This is a MapReduce service-level health test that checks that enough of the TaskTrackers in the cluster are healthy. The test returns "Concerning" health if the number of healthy TaskTrackers falls below a warning threshold, expressed as a percentage of the total number of TaskTrackers. The test returns "Bad" health if the number of healthy and "Concerning" TaskTrackers falls below a critical threshold, expressed as a percentage of the total number of TaskTrackers. For example, if this test is configured with a warning threshold of 95% and a critical threshold of 90% for a cluster of 100 TaskTrackers, this test would return "Good" health if 95 or more TaskTrackers have good health. This test would return "Concerning" health if at least 90 TaskTrackers have either "Good" or "Concerning" health. If more than 10 TaskTrackers have bad health, this test would return "Bad" health. A failure of this health test indicates unhealthy TaskTrackers. Check the status of the individual TaskTrackers for more information. This test can be configured using the MapReduce MapReduce service-wide monitoring setting.

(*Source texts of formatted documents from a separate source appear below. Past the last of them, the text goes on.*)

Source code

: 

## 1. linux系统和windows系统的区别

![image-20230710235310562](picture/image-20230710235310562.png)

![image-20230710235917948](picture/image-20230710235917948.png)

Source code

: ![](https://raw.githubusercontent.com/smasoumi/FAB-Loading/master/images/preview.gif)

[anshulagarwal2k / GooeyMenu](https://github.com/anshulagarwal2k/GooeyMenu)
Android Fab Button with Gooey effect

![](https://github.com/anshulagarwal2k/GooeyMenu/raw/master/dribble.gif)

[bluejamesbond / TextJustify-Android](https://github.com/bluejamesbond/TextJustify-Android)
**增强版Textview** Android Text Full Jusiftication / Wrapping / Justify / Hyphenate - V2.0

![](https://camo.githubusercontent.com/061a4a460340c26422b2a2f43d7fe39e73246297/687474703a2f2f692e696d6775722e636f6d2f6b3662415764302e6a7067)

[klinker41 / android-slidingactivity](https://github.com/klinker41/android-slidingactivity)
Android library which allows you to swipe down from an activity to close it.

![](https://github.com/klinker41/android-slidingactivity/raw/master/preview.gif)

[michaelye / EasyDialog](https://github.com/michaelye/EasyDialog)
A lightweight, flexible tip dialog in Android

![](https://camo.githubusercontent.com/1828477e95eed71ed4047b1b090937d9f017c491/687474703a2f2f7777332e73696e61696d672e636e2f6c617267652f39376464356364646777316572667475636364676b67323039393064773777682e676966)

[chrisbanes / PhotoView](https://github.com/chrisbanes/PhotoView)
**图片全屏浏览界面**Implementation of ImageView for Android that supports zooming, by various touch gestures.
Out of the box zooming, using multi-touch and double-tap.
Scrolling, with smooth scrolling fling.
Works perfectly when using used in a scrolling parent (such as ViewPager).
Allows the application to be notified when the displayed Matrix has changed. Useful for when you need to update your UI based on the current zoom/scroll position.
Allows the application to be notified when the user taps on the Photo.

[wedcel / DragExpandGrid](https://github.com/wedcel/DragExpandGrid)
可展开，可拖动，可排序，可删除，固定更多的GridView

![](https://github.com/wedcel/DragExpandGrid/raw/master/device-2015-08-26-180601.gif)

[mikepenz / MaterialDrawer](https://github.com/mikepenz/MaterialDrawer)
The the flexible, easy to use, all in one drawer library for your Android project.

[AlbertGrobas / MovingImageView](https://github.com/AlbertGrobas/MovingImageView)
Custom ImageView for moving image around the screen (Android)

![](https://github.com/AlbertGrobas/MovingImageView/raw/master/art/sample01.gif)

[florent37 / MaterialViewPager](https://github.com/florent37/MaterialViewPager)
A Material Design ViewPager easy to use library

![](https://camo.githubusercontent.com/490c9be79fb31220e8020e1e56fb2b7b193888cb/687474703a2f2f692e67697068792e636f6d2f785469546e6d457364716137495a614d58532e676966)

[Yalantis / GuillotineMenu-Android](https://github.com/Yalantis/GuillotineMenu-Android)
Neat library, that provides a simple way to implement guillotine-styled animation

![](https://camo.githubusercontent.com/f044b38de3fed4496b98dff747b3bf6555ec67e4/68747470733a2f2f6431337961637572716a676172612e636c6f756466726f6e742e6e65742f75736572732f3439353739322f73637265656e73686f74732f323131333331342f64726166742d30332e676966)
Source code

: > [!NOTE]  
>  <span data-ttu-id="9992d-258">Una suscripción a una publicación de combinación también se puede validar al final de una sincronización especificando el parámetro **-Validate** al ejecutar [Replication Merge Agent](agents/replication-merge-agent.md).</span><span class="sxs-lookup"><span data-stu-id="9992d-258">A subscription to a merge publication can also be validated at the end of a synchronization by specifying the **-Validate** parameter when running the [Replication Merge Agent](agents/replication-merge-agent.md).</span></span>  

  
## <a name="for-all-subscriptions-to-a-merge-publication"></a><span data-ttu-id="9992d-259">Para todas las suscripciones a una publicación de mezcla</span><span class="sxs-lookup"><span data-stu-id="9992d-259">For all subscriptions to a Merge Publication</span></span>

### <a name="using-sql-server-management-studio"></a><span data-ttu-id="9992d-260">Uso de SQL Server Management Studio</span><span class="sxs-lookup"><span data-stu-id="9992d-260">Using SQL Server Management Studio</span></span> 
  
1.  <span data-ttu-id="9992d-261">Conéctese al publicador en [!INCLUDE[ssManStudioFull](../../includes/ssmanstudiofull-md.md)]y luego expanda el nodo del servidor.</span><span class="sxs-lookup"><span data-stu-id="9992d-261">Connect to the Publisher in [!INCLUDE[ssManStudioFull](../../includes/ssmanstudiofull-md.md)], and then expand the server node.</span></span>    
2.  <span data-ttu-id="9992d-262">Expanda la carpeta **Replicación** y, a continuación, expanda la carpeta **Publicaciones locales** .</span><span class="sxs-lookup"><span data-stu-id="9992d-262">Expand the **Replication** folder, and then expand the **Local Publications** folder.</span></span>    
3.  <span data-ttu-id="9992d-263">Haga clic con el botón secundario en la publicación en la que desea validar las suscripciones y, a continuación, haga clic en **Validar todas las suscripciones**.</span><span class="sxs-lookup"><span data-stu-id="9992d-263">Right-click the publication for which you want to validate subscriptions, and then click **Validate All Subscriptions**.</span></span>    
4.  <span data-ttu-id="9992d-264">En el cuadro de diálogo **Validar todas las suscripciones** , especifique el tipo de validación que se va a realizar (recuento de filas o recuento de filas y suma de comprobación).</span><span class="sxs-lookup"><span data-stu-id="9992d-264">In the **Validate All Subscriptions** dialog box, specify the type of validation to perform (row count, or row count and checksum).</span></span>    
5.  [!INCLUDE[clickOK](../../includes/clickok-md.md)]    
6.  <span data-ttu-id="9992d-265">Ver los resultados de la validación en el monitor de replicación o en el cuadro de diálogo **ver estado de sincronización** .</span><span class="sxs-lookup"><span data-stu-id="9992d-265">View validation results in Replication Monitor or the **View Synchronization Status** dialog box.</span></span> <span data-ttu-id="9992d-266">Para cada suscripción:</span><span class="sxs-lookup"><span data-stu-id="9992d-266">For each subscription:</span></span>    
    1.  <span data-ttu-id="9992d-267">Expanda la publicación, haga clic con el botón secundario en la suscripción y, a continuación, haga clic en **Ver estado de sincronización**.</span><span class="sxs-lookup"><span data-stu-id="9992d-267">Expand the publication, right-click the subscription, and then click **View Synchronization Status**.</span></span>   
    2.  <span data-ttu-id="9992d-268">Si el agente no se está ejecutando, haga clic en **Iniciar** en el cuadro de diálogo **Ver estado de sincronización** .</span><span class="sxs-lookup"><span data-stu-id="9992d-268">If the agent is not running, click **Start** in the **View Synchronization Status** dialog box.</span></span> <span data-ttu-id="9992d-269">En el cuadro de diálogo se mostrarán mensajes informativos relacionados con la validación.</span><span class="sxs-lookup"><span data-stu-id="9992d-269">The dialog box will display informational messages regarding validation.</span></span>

Short Name: TaskTracker Health
Healthy TaskTracker Monitoring Thresholds🔗
- Description
- The health test thresholds of the overall TaskTracker health. The check returns "Concerning" health if the percentage of "Healthy" TaskTrackers falls below the warning threshold. The check is unhealthy if the total percentage of "Healthy" and "Concerning" TaskTrackers falls below the critical threshold.
- Template Name
-
mapreduce_tasktrackers_healthy_thresholds
- Default Value
- critical:90.0, warning:95.0
- Unit(s)
- PERCENT